### Problèmes à résoudre
A. Traduisez en anglais cette phrase de l'article sur les deux gardiens : « Depuis, Vaesen a disputé 35 matches au plus haut échelon du foot anglais. »
B. Recopiez le passage de l'article sur les deux gardiens qui va de « Vaesen et De » jusqu'à « chers ? Foutaises ! » inclus.
C. Résumez le paragraphe de l'article sur les deux gardiens qui commence par « Geert De Vlieger n’a quitté Willem II », en conservant ses faits principaux.

### Extrait du texte
§ §
SOUVENIRS ANGLAIS

Les deux gardiens tchatchent et se remémorent des souvenirs british à la veille de leurs retrouvailles au stade Arc-en-ciel.

Geert De Vlieger (36 ans, Zulte Waregem) et Nico Vaesen (34 ans, Lierse) ont connu le point culminant de leur carrière il y a quatre ans. C’était l’époque où De Vlieger rencontrait le Brésil en Coupe du Monde et où Vaesen aidait Birmingham à se hisser en Premier League en arrêtant le penalty décisif face à Norwich dans une finale des playoffs suivie par 72.000 spectateurs. Depuis, Vaesen a disputé 35 matches au plus haut échelon du foot anglais. Et il aurait pu en jouer davantage si, lors de sa première saison en Premier League, il ne s’était pas déchiré les ligaments croisés d’un genou lors d’un derby face à Aston Villa. Pour le remplacer, Birmingham embrigada alors Maik Taylor, le gardien de l’équipe nationale nord-irlandaise. Et celui-ci se débrouilla si bien que notre compatriote fut prêté à Crystal Palace. Sous ses nouvelles couleurs, l’ex-numéro 1 de Tongres, du Cercle et d’Alost joua à nouveau un rôle important dans les playoffs. Il aurait pu évoluer avec Palace en Premier League mais n’était pas d’accord de déménager à Londres, se demandait si ce club se maintiendrait et choisit de resigner un très bon contrat de deux ans à Birmingham. Peu avant le Nouvel An, le gardien titulaire commença à jouer moins bien et Vaesen quitta le banc pour quelques semaines, mais un carton rouge lui valut une suspension de quatre matches et il perdit à nouveau sa place. Et lorsque Birmingham fut rétrogradé de façon tout à fait inattendue, son contrat ne fut pas prolongé.

Geert De Vlieger n’a quitté Willem II pour Manchester City qu’il y a deux ans. Mais il fut victime d’une rupture du tendon d’Achille avant même le premier match de championnat. De retour en forme, il dut bien admettre que le gardien international anglais David James était très fort.  » J’ai alors vite compris que mon contrat ne serait pas prolongé « , dit-il.  » C’est pourquoi j’ai fait savoir que j’aimerais revenir en Belgique. J’ai également eu des contacts avec quelques équipes hollandaises mais je n’avais plus envie de déménager une première fois maintenant puis une autre fois dans un an ou deux « .

Vaesen et De Vlieger se sont attablés ensemble, pour nous, avant de se revoir pour le compte de la troisième journée du championnat, au menu de laquelle on trouve notamment le match Zulte Waregem-Lierse.

Trop chers ? Foutaises !

Contrairement à Nico, vous avez rapidement retrouvé du boulot en Belgique.
§ §
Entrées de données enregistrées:
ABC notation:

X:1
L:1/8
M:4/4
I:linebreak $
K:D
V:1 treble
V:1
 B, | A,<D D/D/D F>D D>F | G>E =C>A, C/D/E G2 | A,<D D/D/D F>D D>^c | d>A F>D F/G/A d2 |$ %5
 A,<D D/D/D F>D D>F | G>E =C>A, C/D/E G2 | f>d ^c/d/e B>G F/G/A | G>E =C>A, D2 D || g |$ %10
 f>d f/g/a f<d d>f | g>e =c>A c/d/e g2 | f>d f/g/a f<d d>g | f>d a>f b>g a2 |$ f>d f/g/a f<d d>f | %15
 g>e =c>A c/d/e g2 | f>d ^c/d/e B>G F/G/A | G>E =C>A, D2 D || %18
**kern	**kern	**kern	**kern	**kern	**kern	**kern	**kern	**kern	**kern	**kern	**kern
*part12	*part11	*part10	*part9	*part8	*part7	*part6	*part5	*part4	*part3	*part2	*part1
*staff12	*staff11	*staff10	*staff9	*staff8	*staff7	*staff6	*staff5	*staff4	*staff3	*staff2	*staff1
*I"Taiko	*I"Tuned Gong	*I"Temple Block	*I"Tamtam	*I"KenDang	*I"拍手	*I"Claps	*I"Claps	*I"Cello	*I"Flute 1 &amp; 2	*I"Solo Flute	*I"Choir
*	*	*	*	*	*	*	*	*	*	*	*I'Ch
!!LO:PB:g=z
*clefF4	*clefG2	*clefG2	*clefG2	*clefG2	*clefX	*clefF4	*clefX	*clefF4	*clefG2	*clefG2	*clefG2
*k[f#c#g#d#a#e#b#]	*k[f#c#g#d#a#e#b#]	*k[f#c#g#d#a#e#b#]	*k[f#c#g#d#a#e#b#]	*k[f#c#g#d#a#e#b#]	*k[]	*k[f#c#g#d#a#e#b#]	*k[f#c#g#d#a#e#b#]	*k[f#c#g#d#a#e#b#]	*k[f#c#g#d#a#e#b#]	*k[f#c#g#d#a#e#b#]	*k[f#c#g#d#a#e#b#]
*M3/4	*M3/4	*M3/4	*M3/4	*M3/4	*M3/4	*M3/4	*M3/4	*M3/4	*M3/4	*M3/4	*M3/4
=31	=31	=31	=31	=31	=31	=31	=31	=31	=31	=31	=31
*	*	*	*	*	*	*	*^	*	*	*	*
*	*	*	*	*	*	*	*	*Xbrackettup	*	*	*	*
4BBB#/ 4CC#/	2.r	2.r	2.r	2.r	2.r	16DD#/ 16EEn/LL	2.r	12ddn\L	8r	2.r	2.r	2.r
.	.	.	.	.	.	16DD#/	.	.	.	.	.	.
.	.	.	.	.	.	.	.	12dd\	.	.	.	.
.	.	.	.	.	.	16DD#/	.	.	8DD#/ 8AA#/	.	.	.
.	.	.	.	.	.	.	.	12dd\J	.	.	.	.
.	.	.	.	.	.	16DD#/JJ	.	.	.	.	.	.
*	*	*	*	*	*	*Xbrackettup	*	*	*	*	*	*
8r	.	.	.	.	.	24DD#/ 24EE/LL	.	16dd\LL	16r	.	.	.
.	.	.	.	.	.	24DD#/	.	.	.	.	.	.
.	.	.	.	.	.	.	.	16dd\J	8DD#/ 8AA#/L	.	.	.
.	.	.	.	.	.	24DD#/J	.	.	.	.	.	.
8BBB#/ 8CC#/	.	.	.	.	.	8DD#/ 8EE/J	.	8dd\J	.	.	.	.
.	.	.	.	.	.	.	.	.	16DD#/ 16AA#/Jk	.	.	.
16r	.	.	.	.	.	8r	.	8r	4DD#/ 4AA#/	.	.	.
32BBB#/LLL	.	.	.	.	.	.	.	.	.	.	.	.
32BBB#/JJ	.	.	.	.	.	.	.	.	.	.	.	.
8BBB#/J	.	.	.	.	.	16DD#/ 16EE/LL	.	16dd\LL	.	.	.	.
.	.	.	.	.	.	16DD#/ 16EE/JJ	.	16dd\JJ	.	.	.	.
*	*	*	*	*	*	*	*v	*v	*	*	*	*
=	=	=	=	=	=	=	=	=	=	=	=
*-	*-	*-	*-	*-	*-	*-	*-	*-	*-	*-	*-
§ §
### Solutions par exercice
A. Since then, Vaesen has played 35 matches at the highest level of English football.

B.
Vaesen et De Vlieger se sont attablés ensemble, pour nous, avant de se revoir pour le compte de la troisième journée du championnat, au menu de laquelle on trouve notamment le match Zulte Waregem-Lierse.

Trop chers ? Foutaises !

C. Geert De Vlieger a quitté Willem II pour Manchester City il y a deux ans. Il s'est rompu le tendon d'Achille avant même le premier match de championnat. Une fois rétabli, il a dû reconnaître que le gardien international anglais David James était très fort. Il a alors vite compris que son contrat ne serait pas prolongé et a fait savoir qu'il souhaitait revenir en Belgique. Il avait aussi eu des contacts avec quelques équipes hollandaises, mais il ne voulait pas déménager une première fois puis encore une fois un ou deux ans plus tard.